Son yaşanan İstiklal saldırısı da dahil olmak üzere, yaşanan terör eylemlerinde iktidarın zafiyetinin varlığı açıktır. Bu patlamalar öncesi, Büyükelçiliklerin vatandaşlarına yönelik güvenlik uyarıları yayınladığı da bilinmektedir. Özellikle Suruç ve Ankara Gar Katliamı’nda, bu zafiyet çok açık bir şekilde görülmektedir.

Cumhurbaşkanı Recep Tayyip Erdoğan’ın “Burada DAEŞ de var, PKK da var, El Muhaberat da var… burada Suriye’nin kuzeyindeki PYD terör örgütü de var. Hepsi beraber ortak olarak bu eylemi planlamışlardır” diyerek “kokteyl örgüt” benzetmesi yaptığı Türkiye tarihinin en büyük katliamından 6 gün sonra Ankara Cumhuriyet Başsavcılığı yaptığı açıklamada hayatını kaybeden saldırganlar dahil 102 kişiden 101’inin kimliğinin tespit edilip ailelerine teslim edildiğini açıklanmıştır. Başsavcılık, kimliği belirlenmiş ve ailesine teslim edilmiş olmasına rağmen ancak 3 gün sonra, 19 Ekim 2015 tarihinde birinci canlı bombanın IŞİD’e dönük soruşturmalar kapsamında 2013 yılından itibaren istihbarat örgütleri tarafından bilinen, takip edilen, teknik takip yapılan, defalarca Suriye’ye gidip gelmesine göz yumulan, 20 Temmuz 2015 tarihinde 34 yurttaşın hayatını kaybetmesine yol açan Suruç katliamını gerçekleştiren Şeyh Abdurrahman Alagöz’ün ağabeyi Yunus Emre Alagöz olduğunu bildirmiştir.

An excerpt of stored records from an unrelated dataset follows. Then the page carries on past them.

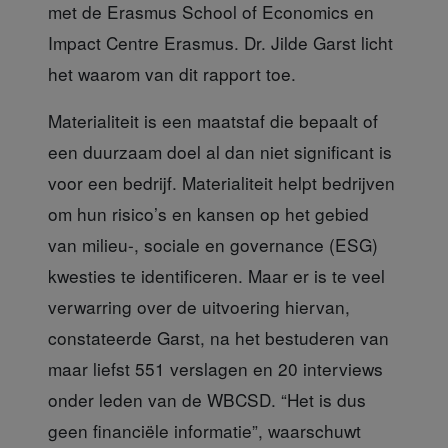
met de Erasmus School of Economics en
Impact Centre Erasmus. Dr. Jilde Garst licht
het waarom van dit rapport toe.
Materialiteit is een
maatstaf die bepaalt of
een duurzaam doel al dan niet significant is
voor een bedrijf. Materialiteit helpt bedrijven
om hun risico’s en kansen op het gebied
van milieu-, sociale en governance (ESG)
kwesties te identificeren. Maar er is te veel
verwarring over de uitvoering hiervan,
constateerde Garst, na het bestuderen van
maar liefst 551 verslagen en 20 interviews
onder leden van de WBCSD. “Het is dus
geen financiële informatie”, waarschuwt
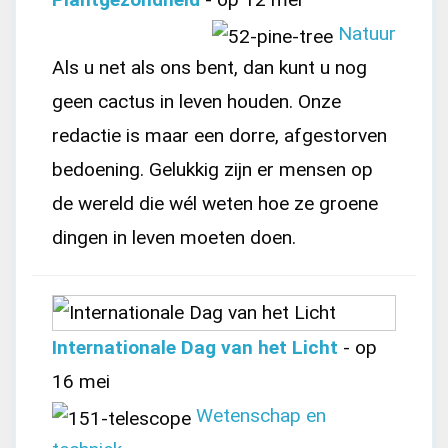
Natuur
Als u net als ons bent, dan kunt u nog
geen cactus in leven houden. Onze
redactie is maar een dorre, afgestorven
bedoening. Gelukkig zijn er mensen op
de wereld die wél weten hoe ze groene
dingen in leven moeten doen.
Internationale Dag van het Licht
- op
16 mei
Wetenschap en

10 Ekim Gar Katliamı’nın ardından, mahkeme sürecinde; Alagöz kardeşlerin IŞİD’e katıldığı, Suriye’de bomba eğitimi aldıkları, ardından telefonlarının teknik takiple dinlendiği halde yasadışı yollardan Türkiye’ye giriş yaptıkları ortaya çıkmış, ailelerinin başvurusu üzerine her iki kardeşin de emniyette ‘terör nitelikli kayıp’ olarak kayıtlarının bulunduğu ortaya çıkmıştır.

13 Kasım 2022 tarihinde yaşanan İstiklal Caddesi saldırısında da yine benzer bir ihmal yaşandığı iddiaları kamuoyu vicdanını derinden yaralamıştır. İstiklal Caddesi saldırısının faili Ahlam Albashır saldırının ardından Küçükçekmece’de bir evde yakalanmıştır. Ahlam Albashır’ın, bir erkekle 4 ay önce ülkeye yasadışı yollarla “karı-koca” kılığında girdiği ve 4 ay boyunca bir tekstil atölyesinde çalıştığı ortaya çıkmıştır.

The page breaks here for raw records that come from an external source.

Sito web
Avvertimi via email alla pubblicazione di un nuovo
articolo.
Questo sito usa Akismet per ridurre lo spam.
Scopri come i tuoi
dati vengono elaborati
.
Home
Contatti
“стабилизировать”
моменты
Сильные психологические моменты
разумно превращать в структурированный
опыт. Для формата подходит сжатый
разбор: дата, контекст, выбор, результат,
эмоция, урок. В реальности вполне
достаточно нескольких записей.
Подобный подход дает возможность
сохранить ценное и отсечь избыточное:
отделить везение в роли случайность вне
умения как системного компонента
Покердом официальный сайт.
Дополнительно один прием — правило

İktidarın ve yürütme organının yarattığı güvenlik zafiyeti, görüldüğü üzere, farklı tarihlerde, farklı terör saldırılarında yüzlerce vatandaşımızın hayatını kaybetmesine, yüzlercesinin ise yaralanmasına yol açmıştır.

Yukarıda özetlenen veriler ışığında, bir daha böyle zafiyetlerin ya da ihmallerin yaşanmaması için, 13 Kasım 2022 İstiklal Caddesi saldırısı başta olmak üzere, yakın tarihte yaşanan terör saldırılarının faillerinin ve bağlantılarının araştırılması için bir araştırma komisyonunun Meclis çatısı altında kurulması gerekli görülmektedir.